#12906990, By mrharvest Post Poll... Britain decided to...

  • mrharvest 24 May 2021 11:39:15 5,718 posts
    Seen 2 weeks ago
    Registered 18 years ago
    Technoishmatt wrote:
    You'd be surprised. E.g It is lower carbon to eat NZ lamb than local lamb. Stuff shipped by container ship is pretty low carbon I believe.
    Hmm. I had to do some checking on this. The quickest results I found are:
    "1 tonne of freight transported 1 km by a modern ship emits around 25 g of CO2" (from https://tree-nation.com/projects/inside-tree-nation/article/6884-the-carbon-emissions-of-a-packageparcel. They also quote a second figure "As calculated by Time for Change (2011), one tonne of freight transported 1km by a modern ship emits between 10 to 40g of CO2" so even if this is a greenie-leftie site it's within the bracket.)
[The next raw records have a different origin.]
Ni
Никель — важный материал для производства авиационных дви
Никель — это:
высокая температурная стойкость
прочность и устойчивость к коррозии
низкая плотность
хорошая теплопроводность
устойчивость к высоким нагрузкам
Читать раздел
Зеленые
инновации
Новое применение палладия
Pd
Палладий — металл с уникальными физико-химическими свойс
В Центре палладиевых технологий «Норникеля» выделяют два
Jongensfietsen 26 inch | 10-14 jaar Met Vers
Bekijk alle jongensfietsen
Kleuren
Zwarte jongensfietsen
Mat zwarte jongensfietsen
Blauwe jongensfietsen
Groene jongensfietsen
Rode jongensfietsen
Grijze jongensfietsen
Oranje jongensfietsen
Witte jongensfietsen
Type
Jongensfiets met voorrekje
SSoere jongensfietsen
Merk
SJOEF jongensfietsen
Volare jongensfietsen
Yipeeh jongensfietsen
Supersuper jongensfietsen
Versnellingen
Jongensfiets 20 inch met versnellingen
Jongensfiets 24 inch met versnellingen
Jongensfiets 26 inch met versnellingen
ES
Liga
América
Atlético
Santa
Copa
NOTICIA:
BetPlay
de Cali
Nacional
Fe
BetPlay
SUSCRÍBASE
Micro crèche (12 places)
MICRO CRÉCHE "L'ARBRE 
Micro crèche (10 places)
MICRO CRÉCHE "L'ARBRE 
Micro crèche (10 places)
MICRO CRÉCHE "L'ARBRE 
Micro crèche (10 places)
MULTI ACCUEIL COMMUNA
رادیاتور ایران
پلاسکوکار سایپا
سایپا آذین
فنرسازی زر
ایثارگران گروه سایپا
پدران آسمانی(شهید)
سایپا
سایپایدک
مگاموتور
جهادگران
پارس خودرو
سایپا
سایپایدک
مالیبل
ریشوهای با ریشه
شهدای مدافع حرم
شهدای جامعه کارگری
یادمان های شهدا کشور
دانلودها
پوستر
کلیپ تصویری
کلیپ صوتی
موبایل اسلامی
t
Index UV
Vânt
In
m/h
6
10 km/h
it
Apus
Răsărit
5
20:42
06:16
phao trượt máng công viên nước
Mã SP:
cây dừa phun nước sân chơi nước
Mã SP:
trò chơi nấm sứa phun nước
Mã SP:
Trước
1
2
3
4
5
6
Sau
    Then looking at this: https://ourworldindata.org/carbon-footprint-food-methane
    Gives 14kg CO2 plus additional 26kg equivalent from methane for a kilo of lamb.

    Freight distance from New Zealand to UK is 14536 nautical miles (from: http://ports.com/sea-route/port-of-auckland,new-zealand/london-thamesport,united-kingdom/) so 26920 kilometres.

    1 kilo of meat from New Zealand would therefore add 673g of carbon emissions, just barely over half a kilo. Yeah, I reckon if New Zealand has somehow more efficient lamb farming then it'll be better. Interesting result (I was expecting that this wouldn't be the case)!